_Exercise prompt_
Output range, inclusive: from the line containing "World War II had led to the loss of the" to the line containing "over from Marvell. Another comes from". Restate those lines from the data below word for word and only those.

_Source data_
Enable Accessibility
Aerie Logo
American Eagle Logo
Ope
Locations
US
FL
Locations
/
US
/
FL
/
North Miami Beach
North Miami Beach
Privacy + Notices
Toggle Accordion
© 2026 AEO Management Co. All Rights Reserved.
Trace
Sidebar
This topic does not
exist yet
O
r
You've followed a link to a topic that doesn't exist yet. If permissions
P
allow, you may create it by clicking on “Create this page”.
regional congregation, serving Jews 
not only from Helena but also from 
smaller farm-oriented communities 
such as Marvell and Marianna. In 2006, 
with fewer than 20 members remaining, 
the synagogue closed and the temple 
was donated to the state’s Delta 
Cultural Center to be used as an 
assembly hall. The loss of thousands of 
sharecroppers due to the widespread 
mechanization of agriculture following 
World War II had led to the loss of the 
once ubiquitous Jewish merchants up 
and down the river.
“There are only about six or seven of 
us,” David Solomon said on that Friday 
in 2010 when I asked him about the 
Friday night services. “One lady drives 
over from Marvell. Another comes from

---

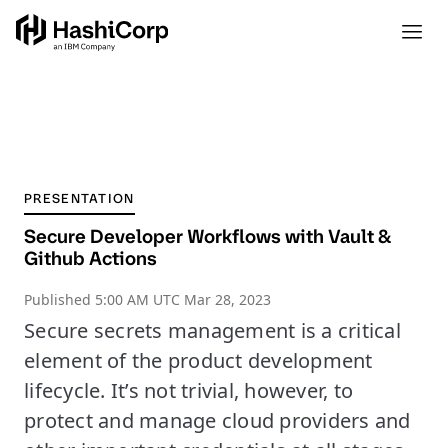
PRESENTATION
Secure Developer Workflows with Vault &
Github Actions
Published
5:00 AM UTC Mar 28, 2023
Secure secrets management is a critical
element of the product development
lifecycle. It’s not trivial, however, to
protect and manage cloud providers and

_Exercise solution_
World War II had led to the loss of the 
once ubiquitous Jewish merchants up 
and down the river.
“There are only about six or seven of 
us,” David Solomon said on that Friday 
in 2010 when I asked him about the 
Friday night services. “One lady drives 
over from Marvell. Another comes from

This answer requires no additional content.